Despite voter identification being justified as necessary to tackle voter fraud when the new Elections Bill was first announced, Ana Alonso-Curbelo finds both Conservative and Labour MPs agree voter fraud numbers are small. Conservatives nevertheless significantly frame voter ID as necessary to strengthen public confidence in the electoral system, which contrasts Electoral Commission’s 2021 data instead finding 90% of the public consider voting to be safe from fraud at the polling station.
In 2021, the Conservative government announced a proposal to introduce mandatory voter identification in elections from 2023. This policy, which requires voters to show a specific form of identification at polling stations, is part of the new Elections Bill, designed ‘to strengthen the integrity of the electoral process’ and currently awaiting the 3rd and final reading in the House of Lords.
However, research has found in-person impersonation fraud – which is the only form of electoral fraud voter ID can prevent – is extremely rare in the UK. In the past seven years, there have been only three convictions of voter impersonation.
Unlike most countries where ID is required to vote, Great Britain has no free or low-cost ID option, so ever since voter ID was put on the policy agenda, concerns have been raised around whether asking voters to show a specific form of identification to cast their ballot might make it harder for certain people to vote. This is especially the case for the elderly, people with disabilities, people from ethnic minority backgrounds and those who are less well-off, all of whom are statistically less likely to own a photo ID.
Government-commissioned research found that 2% of people don’t have any form of photo ID (including expired or unrecognisable) and 4% don’t have recognisable ID (roughly 2.1 million people). The Electoral Reform Society also notes that obtaining free electoral ID cards involves prospective voters having to take time off work and caring responsibilities to travel to council offices during opening hours to request them. Those that can most easily do this are usually the most likely to have ID already. This led representatives of major opposition parties to send a joint letter to the Cabinet Office minister where they described implementing ID requirements as ‘a blatant attempt by the Conservatives to rig the result of future elections’.

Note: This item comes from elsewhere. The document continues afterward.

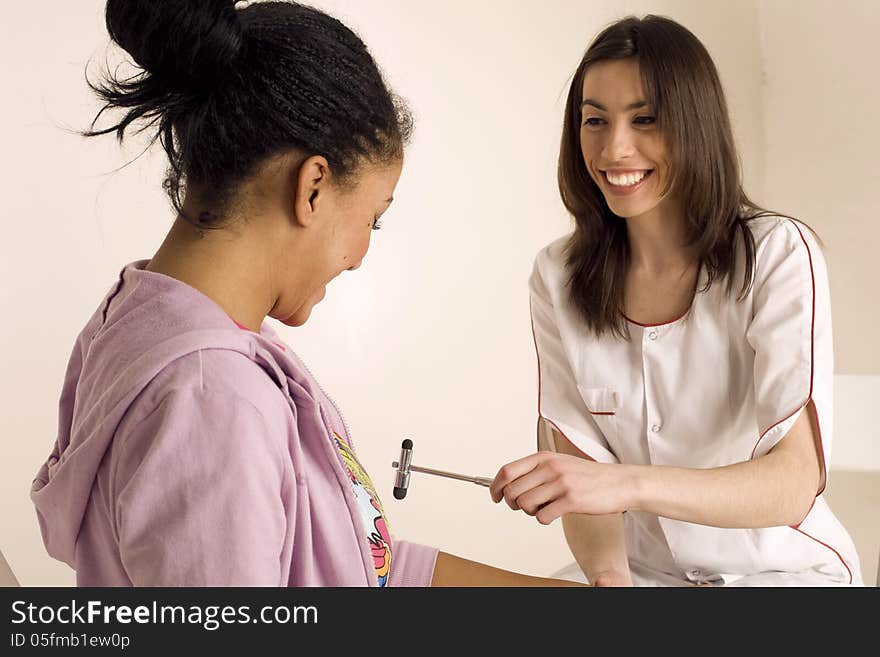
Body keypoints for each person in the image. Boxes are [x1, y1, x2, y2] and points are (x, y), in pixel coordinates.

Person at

Faced with this lack of evidence of voter fraud to justify voter ID, and its concerning potential impact on voter turnout, I looked at how MPs in Parliament debate this controversial policy. Below is one of the study’s outputs, a keyword analysis which compares words more frequently used by Conservative MPs when debating voter ID compared to Labour MPs. While Labour’s key words such as ‘suppression’, ‘barrier’, and ‘disproportionate’ point towards the potential negative effects of a voter ID requirement, Conservatives top two words are ‘system’ and ‘confidence’. What does this mean?
Figure 1: The top 20 words with the largest statistically significant differences between Conservative and Labour MPs.
Despite voter ID being justified as necessary to strengthen the electoral systems integrity in the official House of Commons website, in Parliamentary debates, Conservative MPs also often justify voter ID as necessary to strengthen public confidence in the electoral system.
This finding raises interesting questions: How much confidence do people actually have in the running of elections? What drives this public confidence? And would a voter ID requirement strengthen it? While Conservative MP’s use public confidence to argue for voter ID, a recent Electoral Commission survey instead finds public confidence in the running of elections in the UK is currently at its highest: 90% of the public consider voting to be safe from fraud at the polling station.
However, this hasn’t always been the case. While these debates were taking place from 2018, there was a concerning increase in people’s beliefs in electoral fraud, despite no correlating increase in cases of in-person voter fraud. 2021 was the first year in which this trend reversed. In 2021, perceptions of electoral fraud as a problem in the UK almost halved.
The Electoral Commission thinks one possible reason behind this unexpected change is that, because electoral fraud is something that most people don’t directly experience, news media can be a source of influence, so perhaps the absence of widespread elections in 2020 and accompanying media coverage could help explain this shift. Research on the USA, where voter ID laws have been increasingly implemented across Republican states over similar concerns around voter fraud, shows that party elite cues transmitted through the media influence public trust in the electoral system, especially among Republican voters. The Electoral Commission further speculates the situation in the US could be another contributing factor, as allegations of widespread voter fraud by Donald Trump at the US presidential election were widely dismissed in the UK.
This highlights the complexities of justifying policy based on public opinion data, without understanding how these opinions are formed in the first place, or how they are affected by policy changes. Voter ID requirements were actually trialed in five and then ten local authorities across England in the 2018 and 2019 UK local elections, showing mixed evidence on the effect of voter ID on confidence in those areas.
Most importantly, people in the UK do have confidence in the running of elections. Yet, despite this and an ongoing lack of evidence of widespread voter fraud, voter ID, with its potential harm to voter access, is still very much on the policy table.
Note: the above draws on the author’s published work in Parliamentary Affairs.
Ana Alonso-Curbelo is a researcher in the School of Social & Political Sciences at the University of Glasgow.